There is warning against nature here, truly, but consolation for us in God. But there is something besides.
At the bidding of the prophet, the king takes bow and arrows and does with them according to the word of the prophet: the prophet interpreting the action to him. Then the king, taking the arrows by themselves, as Elisha bids him, smites with them upon the ground—but only three times. The man of God is wroth, and rebukes him: for he is grieved and disappointed. But why this heat in the soul of Elisha? The reason is beautiful. He had just told the king that “the arrow of the Lord’s deliverance, and the arrows of deliverance from Syria,” were in his hand: had his soul been in unison with the prophet, had it glowed with thoughts of that glory which was thus brought so nigh to him, and had his heart sparkled at the sight of the Lord’s own quiver then in his hand, how lustily he would have smitten the ground at the bidding of the prophet. Had Joash but valued the Lord’s arrow as Elisha had valued his master’s mantle, all would have been harmony of soul between them. But the king had not in spirit fallen into that current which was then bearing the prophet along, and with slack hand he smote the ground but thrice. And, oh, how much of this we know! Where is the fine, rich fervency of heart, the glow of soul, and power of utterance which were known among our tried and suffering brethren in other days? What smiting on the ground again and again was there, in company, as it were, with the soul of Elisha! But our hand is slack. The unction, the zeal, the earnests of the Spirit express themselves in feebler lines with us. Elisha had cried out as Elijah was leaving him, “My father, my father, the chariot of Israel, and the horsemen thereof”—but he also took up the mantle of the prophet and smote the waters as the prophet had smitten them, dividing them hither and thither. The king comes to Elisha as he is leaving him, and utters the same words, but there is no kindred smiting. The king’s heart is cold, and his hand is slack, where Elisha’s had been fervent and bold. “O Lord, revive Thy work in the midst of the years, in the midst of the years make known.”

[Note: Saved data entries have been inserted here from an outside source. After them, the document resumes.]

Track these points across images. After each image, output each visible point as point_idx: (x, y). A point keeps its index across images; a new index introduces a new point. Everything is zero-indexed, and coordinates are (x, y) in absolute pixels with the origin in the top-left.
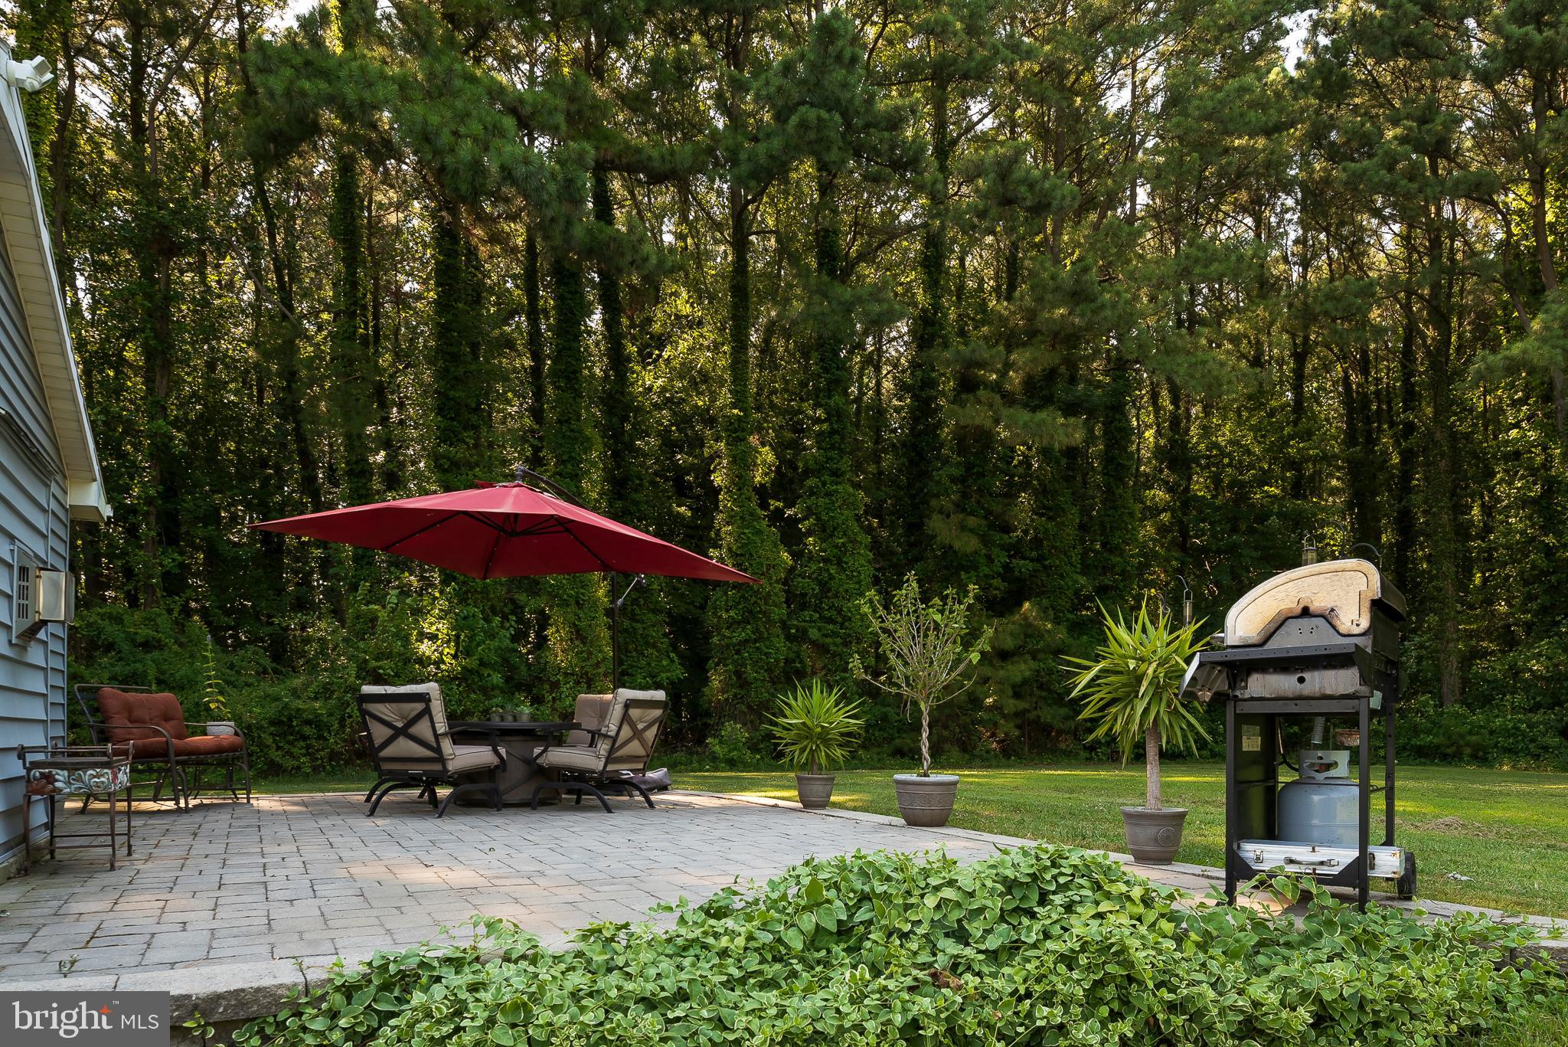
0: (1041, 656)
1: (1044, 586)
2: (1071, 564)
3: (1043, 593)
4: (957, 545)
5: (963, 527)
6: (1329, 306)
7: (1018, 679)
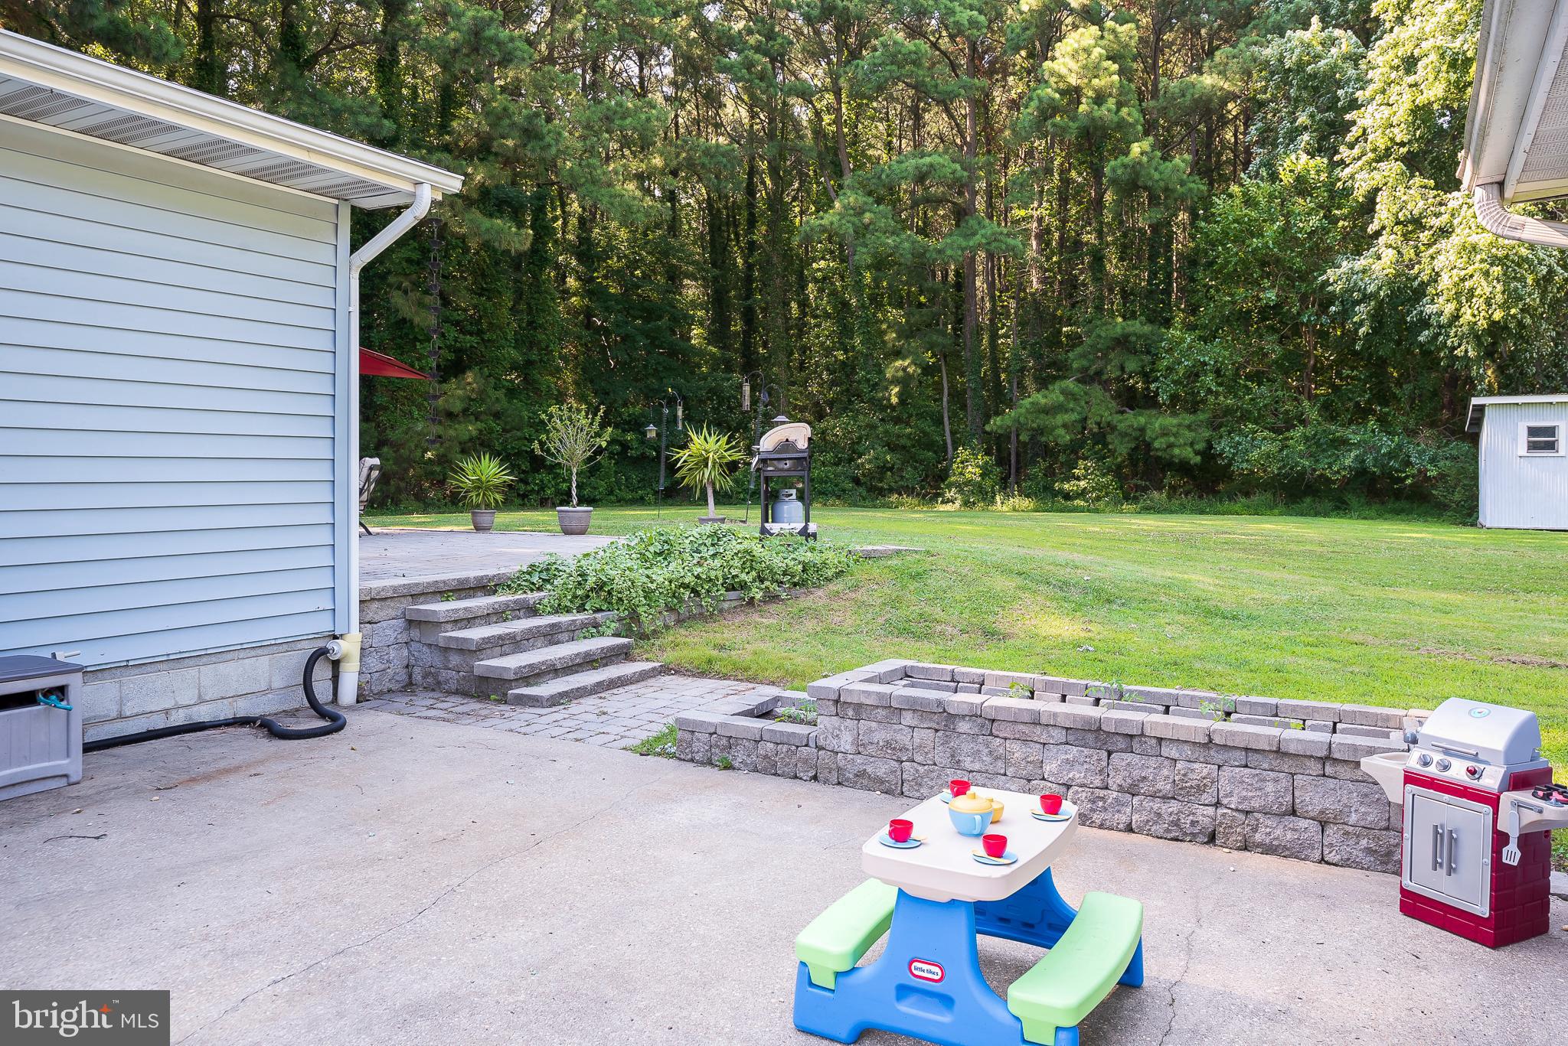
0: (484, 417)
1: (483, 356)
2: (506, 339)
3: (482, 362)
4: (417, 320)
5: (421, 304)
6: (706, 160)
7: (466, 437)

We stand but little, nowadays, in the rich and fervent power of the Spirit of God. At least one feels this for oneself too sensibly. There may be extension in the field of vision, or multiplied truths dwelling in the thoughts, but the deep, unctuous virtue of the truth itself is less felt. Again I say, one speaks this at least of oneself, of the coldness and narrowness of one’s own affections. May we still say, “Lord, revive Thy work!”